To do: Output only the lines below from the one containing "index mcp: (48, 210)" to the one containing "middle tip: (195, 287)", exactly as written, both ends kept.

───── Source material ─────

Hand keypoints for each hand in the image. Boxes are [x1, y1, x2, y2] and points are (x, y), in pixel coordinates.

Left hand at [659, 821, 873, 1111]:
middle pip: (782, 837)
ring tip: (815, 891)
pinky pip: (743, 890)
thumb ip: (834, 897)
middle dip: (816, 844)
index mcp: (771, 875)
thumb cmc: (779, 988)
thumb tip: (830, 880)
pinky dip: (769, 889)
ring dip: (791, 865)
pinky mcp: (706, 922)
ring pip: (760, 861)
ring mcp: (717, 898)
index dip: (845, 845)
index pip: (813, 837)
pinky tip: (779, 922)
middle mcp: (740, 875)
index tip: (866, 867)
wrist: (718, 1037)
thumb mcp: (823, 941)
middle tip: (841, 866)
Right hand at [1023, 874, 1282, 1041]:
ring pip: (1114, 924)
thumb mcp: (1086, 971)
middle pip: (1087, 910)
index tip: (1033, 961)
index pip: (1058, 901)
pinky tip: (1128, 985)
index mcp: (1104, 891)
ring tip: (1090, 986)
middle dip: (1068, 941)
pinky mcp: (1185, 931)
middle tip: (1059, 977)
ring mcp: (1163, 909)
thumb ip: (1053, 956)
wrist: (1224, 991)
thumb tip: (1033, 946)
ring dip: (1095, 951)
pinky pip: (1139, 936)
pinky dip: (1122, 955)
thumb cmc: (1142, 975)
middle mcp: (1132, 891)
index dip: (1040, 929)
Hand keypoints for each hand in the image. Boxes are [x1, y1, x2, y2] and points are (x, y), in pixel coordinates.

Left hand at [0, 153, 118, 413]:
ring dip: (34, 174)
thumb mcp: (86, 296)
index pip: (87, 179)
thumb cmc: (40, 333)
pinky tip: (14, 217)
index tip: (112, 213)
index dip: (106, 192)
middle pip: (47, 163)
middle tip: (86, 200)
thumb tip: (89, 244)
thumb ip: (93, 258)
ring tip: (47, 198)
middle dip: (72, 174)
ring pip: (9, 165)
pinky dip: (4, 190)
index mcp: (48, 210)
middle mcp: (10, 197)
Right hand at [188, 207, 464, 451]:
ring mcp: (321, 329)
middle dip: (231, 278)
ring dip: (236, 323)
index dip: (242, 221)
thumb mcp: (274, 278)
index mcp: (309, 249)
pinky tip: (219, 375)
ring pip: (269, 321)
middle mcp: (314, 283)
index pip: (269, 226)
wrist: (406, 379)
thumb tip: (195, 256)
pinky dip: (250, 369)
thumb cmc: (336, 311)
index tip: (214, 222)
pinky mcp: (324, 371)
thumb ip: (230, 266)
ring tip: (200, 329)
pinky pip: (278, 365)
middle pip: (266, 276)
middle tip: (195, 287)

─────
───── Source material ─────

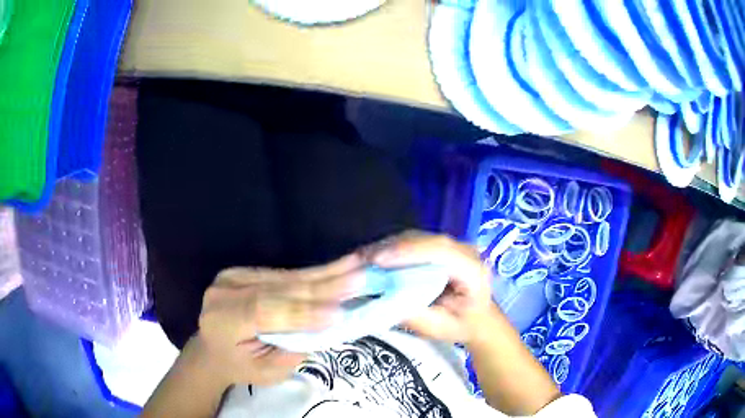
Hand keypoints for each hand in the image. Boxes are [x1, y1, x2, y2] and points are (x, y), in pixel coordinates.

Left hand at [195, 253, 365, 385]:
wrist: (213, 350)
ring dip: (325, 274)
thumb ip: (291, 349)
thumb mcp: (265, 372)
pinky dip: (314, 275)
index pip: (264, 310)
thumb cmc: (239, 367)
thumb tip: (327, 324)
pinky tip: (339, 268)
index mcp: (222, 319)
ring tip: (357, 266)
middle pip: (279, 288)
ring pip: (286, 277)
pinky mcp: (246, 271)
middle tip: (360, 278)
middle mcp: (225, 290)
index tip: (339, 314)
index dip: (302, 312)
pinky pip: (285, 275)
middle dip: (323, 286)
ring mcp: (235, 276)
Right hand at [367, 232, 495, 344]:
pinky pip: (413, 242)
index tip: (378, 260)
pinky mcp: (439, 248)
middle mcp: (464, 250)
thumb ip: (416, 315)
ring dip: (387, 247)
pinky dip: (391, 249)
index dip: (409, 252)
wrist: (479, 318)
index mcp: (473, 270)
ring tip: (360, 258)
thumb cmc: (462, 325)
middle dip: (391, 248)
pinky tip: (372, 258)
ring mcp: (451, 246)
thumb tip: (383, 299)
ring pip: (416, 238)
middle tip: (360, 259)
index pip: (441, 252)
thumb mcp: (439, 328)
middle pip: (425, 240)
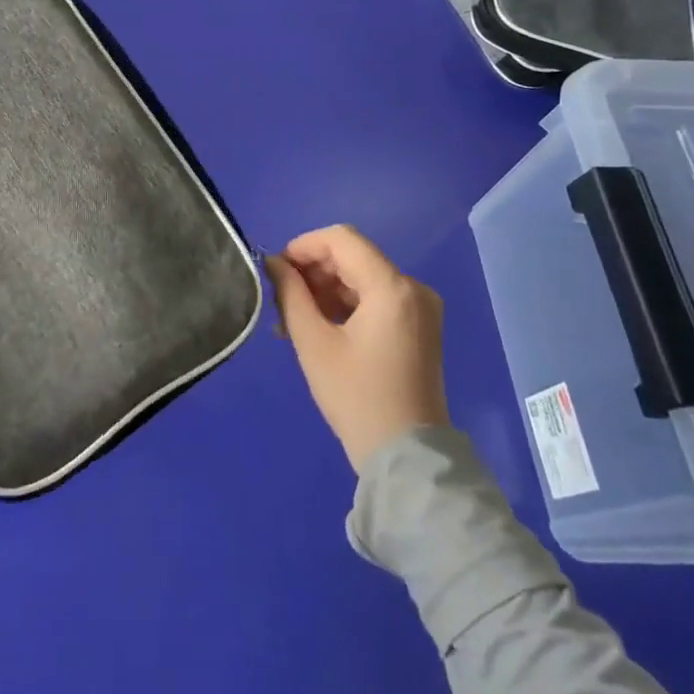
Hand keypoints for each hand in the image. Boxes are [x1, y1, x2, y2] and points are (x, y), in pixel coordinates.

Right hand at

─────

Output of the exercise:
index mcp: (48, 210)
middle mcp: (10, 197)
Right hand at [188, 207, 464, 451]:
ring mcp: (321, 329)
middle dip: (231, 278)
ring dip: (236, 323)
index dip: (242, 221)
thumb mcp: (274, 278)
index mcp: (309, 249)
pinky tip: (219, 375)
ring pip: (269, 321)
middle mcp: (314, 283)
index pip: (269, 226)
wrist: (406, 379)
thumb tip: (195, 256)
pinky dip: (250, 369)
thumb cmc: (336, 311)
index tip: (214, 222)
pinky mcp: (324, 371)
thumb ip: (230, 266)
ring tip: (200, 329)
pinky pip: (278, 365)
middle pip: (266, 276)
middle tip: (195, 287)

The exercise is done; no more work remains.